The U.S. authorities' efforts to contain the fallout from the SVB incident also appear to have mitigated the shock to the stock market. On the 12th (local time), the U.S. Treasury Department, Federal Reserve (Fed), and Federal Deposit Insurance Corporation (FDIC) issued a joint statement guaranteeing all customer deposits at the closed SVB regardless of insurance limits and announced that they would support banks with loans for deposit withdrawals if necessary to minimize the impact of SVB's bankruptcy. This measure was announced ahead of the Asian financial markets opening.
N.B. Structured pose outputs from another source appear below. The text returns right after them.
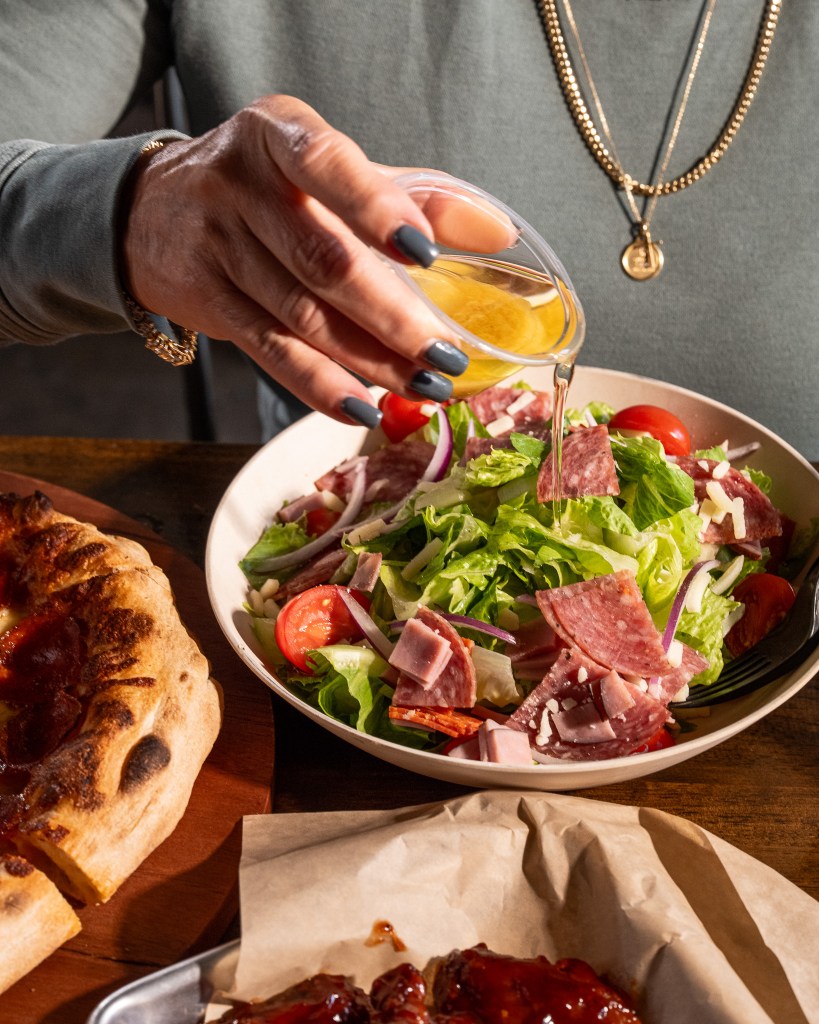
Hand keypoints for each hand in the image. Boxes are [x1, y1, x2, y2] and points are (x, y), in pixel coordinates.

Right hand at [120, 95, 510, 425]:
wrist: (152, 211)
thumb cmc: (266, 188)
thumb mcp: (328, 172)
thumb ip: (413, 195)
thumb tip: (498, 232)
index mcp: (279, 134)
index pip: (329, 166)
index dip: (377, 209)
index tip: (425, 253)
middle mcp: (240, 184)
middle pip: (322, 260)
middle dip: (390, 315)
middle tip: (444, 352)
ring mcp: (216, 244)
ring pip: (301, 315)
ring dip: (368, 359)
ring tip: (424, 384)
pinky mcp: (206, 299)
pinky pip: (270, 350)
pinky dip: (319, 384)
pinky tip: (363, 406)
While the incident is unlikely to spread throughout the banking sector, it is expected to act as a factor increasing short-term volatility. Na Jung-hwan, a researcher at NH Investment & Securities, said, "The SVB bankruptcy may act as a short-term volatility factor in the domestic stock market as it strengthens investors' avoidance of risky assets." He added, "Furthermore, with the U.S. February Consumer Price Index (CPI) scheduled for release on the 14th and the Federal Open Market Committee (FOMC) meeting on the 22nd, the possibility of a 50 basis point (1bp=0.01 percentage point) rate hike by the Fed is increasing. This could combine with concerns about the contagion effect of the SVB bankruptcy to further increase short-term stock price volatility."
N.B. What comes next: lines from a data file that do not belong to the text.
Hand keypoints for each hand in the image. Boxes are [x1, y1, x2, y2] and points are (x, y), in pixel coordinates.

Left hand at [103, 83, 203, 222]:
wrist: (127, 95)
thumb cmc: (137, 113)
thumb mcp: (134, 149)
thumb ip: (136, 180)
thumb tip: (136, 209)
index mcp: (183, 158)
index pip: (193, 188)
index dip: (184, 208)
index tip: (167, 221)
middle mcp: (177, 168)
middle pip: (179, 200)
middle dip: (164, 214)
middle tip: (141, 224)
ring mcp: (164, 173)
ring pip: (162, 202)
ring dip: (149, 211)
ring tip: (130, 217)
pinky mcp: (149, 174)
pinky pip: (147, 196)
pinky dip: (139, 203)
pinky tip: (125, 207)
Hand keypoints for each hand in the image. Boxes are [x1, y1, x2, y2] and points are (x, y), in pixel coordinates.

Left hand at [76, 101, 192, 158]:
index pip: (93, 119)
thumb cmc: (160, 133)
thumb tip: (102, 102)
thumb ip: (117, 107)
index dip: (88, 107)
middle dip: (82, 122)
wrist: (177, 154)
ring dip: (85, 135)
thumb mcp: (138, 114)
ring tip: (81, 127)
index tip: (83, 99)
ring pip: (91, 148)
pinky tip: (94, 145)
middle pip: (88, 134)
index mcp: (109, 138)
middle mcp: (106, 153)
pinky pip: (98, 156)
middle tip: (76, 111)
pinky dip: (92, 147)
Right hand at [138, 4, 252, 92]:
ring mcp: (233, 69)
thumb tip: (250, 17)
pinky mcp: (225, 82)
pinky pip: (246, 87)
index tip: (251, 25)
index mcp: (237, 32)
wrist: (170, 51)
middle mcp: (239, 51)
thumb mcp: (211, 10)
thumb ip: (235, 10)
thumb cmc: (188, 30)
Impact of SVB Incident on Fed Monetary Policy
Attention is focused on how the SVB incident will affect the Fed's policy. The bankruptcy confirmed that the rapid tightening that has continued since last year has affected the asset soundness of banks including SVB. There are forecasts that the Fed's stance will find it difficult to become more hawkish due to this incident.
Moon Nam-jung, a researcher at Daishin Securities, said, "The SVB incident will act as a centripetal force preventing the Fed's monetary policy stance from becoming more hawkish after March." He added, "If it is confirmed that concerns about a chain reaction to other small and medium-sized banks do not spread further, the SVB incident should be seen as an investment opportunity amid market conditions that have diverged from fundamentals."
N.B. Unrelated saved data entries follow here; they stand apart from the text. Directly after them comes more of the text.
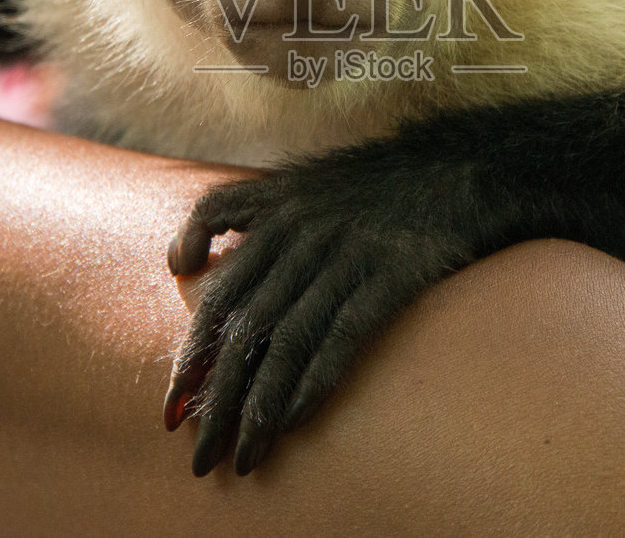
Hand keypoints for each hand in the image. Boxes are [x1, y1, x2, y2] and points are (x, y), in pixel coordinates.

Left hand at [165, 152, 478, 476]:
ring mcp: (347, 253)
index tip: (170, 411)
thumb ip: (231, 212)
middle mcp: (302, 234)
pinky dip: (315, 380)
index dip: (191, 357)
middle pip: (246, 328)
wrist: (454, 166)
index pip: (219, 297)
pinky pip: (343, 334)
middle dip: (217, 399)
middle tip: (200, 456)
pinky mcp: (392, 272)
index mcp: (272, 213)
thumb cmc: (365, 185)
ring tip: (245, 458)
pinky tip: (295, 421)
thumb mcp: (290, 181)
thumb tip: (178, 261)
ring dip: (260, 407)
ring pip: (288, 340)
Byun Jun-ho, a researcher at IBK Investment & Securities, said, "Given the rise in unemployment and slowdown in wage growth observed in the U.S. labor market in February, the rationale for the Fed's rate hikes has somewhat weakened. If the CPI to be released this week meets or falls below expectations, the Fed's tightening trajectory is likely to weaken." He predicted, "The SVB incident is expected to further strengthen the slowdown in U.S. employment and the economy as well as disinflation, and expectations for rate cuts in the second half of the year will be reemphasized." He added, "If the SVB incident marks the beginning of a tone change by the Fed, the stock market could quickly stabilize. Once the SVB incident calms down, investors' attention will return to the Fed and disinflation."